[Dataset entries]
++++++++++

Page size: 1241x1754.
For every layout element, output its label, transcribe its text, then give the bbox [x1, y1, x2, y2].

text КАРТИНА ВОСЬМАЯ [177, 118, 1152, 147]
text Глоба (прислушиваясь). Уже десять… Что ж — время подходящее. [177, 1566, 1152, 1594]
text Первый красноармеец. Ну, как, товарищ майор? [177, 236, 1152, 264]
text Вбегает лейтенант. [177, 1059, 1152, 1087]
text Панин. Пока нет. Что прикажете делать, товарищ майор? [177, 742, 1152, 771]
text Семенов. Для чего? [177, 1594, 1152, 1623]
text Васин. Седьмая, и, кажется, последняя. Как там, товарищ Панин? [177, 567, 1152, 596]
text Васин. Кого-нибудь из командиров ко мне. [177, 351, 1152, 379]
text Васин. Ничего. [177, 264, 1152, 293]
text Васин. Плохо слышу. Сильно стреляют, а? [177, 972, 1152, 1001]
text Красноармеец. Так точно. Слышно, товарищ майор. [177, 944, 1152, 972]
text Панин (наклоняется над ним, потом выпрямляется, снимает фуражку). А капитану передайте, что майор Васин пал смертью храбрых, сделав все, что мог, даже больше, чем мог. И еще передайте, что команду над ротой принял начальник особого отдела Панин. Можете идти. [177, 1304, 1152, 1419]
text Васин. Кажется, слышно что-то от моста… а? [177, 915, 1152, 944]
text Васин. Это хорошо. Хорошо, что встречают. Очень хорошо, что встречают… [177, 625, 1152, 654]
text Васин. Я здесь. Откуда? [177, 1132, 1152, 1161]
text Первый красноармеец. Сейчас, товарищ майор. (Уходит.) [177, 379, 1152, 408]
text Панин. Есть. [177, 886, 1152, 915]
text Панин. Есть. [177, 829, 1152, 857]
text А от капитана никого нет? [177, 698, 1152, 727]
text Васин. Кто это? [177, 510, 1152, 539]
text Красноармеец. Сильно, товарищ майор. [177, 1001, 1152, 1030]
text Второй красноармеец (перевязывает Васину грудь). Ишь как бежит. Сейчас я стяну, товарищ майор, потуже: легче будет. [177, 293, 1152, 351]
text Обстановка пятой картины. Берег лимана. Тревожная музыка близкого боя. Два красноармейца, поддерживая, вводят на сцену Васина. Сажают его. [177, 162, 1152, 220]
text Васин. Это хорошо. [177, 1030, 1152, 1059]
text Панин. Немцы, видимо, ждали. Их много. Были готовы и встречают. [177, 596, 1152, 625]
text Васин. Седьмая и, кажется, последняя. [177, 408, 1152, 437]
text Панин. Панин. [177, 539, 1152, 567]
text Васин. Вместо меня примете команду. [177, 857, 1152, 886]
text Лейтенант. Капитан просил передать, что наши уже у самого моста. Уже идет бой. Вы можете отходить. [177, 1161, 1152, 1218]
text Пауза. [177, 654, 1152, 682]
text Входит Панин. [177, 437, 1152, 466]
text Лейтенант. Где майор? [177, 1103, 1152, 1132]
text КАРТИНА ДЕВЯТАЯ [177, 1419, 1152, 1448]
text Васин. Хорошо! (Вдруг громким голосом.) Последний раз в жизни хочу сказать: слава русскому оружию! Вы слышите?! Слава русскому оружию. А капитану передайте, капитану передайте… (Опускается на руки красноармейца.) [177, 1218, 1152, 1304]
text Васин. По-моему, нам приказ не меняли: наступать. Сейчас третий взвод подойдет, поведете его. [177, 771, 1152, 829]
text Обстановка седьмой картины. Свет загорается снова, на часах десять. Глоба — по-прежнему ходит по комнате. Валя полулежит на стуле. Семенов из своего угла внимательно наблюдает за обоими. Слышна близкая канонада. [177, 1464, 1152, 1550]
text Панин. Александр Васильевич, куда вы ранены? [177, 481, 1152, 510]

++++++++++

Instructions to follow:
What is needed is an exact transcription of every entry above.

Solution to the exercise:
Page size: 1241x1754.
For every layout element, output its label, transcribe its text, then give the bbox [x1, y1, x2, y2].

text КАРТИНА ВОСЬМАЯ [177, 118, 1152, 147]
text Глоба (прислушиваясь). Уже десять… Что ж — время подходящее. [177, 1566, 1152, 1594]
text Первый красноармеец. Ну, как, товарищ майор? [177, 236, 1152, 264]
text Вбегает лейтенант. [177, 1059, 1152, 1087]
text Панин. Пока нет. Что прикажете делать, товарищ майор? [177, 742, 1152, 771]
text Семенов. Для чего? [177, 1594, 1152, 1623]
text Васин. Седьмая, и, кажется, последняя. Как там, товарищ Панин? [177, 567, 1152, 596]
text Васин. Кого-нибудь из командиров ко мне. [177, 351, 1152, 379]
text Васин. Ничего. [177, 264, 1152, 293]
text Васин. Плохо слышу. Сильно стреляют, а? [177, 972, 1152, 1001]
text Красноармеец. Так точно. Слышно, товарищ майор. [177, 944, 1152, 972]
text Панин (наклоняется над ним, потом выпрямляется, снимает фуражку). А капитану передайте, что майор Васин пал смертью храбрых, сделав все, что мог, даже больше, чем мог. И еще передайте, что команду над ротой принял начальник особого отдела Панин. Можете идти. [177, 1304, 1152, 1419]
text Васин. Кажется, слышно что-то от моста… а? [177, 915, 1152, 944]
text Васин. Это хорошо. Хорошо, что встречают. Очень хорошо, что встречают… [177, 625, 1152, 654]
text Васин. Я здесь. Откуда? [177, 1132, 1152, 1161]
text Первый красноармеец. Сейчас, товарищ майор. (Уходит.) [177, 379, 1152, 408]
text Панин. Есть. [177, 886, 1152, 915]
text Панин. Есть. [177, 829, 1152, 857]
text А от капитана никого нет? [177, 698, 1152, 727]
text Васин. Кто это? [177, 510, 1152, 539]
text Красноармеец. Сильно, товарищ майор. [177, 1001, 1152, 1030]
text Второй красноармеец (перевязывает Васину грудь). Ишь как бежит. Сейчас я стяну, товарищ майор, потуже: легче будет. [177, 293, 1152, 351]
text Обстановка пятой картины. Берег лимана. Тревожная музыка близкого боя. Два красноармейца, поддерживая, вводят на сцену Васина. Сажают его. [177, 162, 1152, 220]
text Васин. Это хорошо. [177, 1030, 1152, 1059]
text Панин. Немцы, видимо, ждали. Их много. Были готовы и встречают. [177, 596, 1152, 625]
text Васин. Седьмая и, кажется, последняя. [177, 408, 1152, 437]
text Панин. Панин. [177, 539, 1152, 567]
text Васин. Вместо меня примете команду. [177, 857, 1152, 886]
text Лейтенант. Капитан просил передать, что наши уже у самого моста. Уже идет бой. Вы можете отходить. [177, 1161, 1152, 1218]
text Пауза. [177, 654, 1152, 682]
text Входит Панин. [177, 437, 1152, 466]
text Лейтенант. Где майор? [177, 1103, 1152, 1132]
text КАРТИНА ДЕВЯТАЯ [177, 1419, 1152, 1448]
text Васин. Хорошо! (Вдруг громким голосом.) Последний раз в жизни хочу сказать: слава русскому оружию! Вы слышите?! Слава русскому оружию. А капитану передайте, капитану передайте… (Опускается на руки красноармейца.) [177, 1218, 1152, 1304]
text Васин. По-моему, нам приказ не меняли: наступать. Сейчас третий взвод подойдет, поведете его. [177, 771, 1152, 829]
text Обстановка седьмой картины. Свет загорается снова, на часах десять. Глоба — по-прежнему ходит по комнате. Валя полулежит на стуле. Семенов из своего угла внимательно наблюдает за обоими. Слышна близкая канонада. [177, 1464, 1152, 1550]
text Панин. Александр Васильевич, куда вы ранены? [177, 481, 1152, 510]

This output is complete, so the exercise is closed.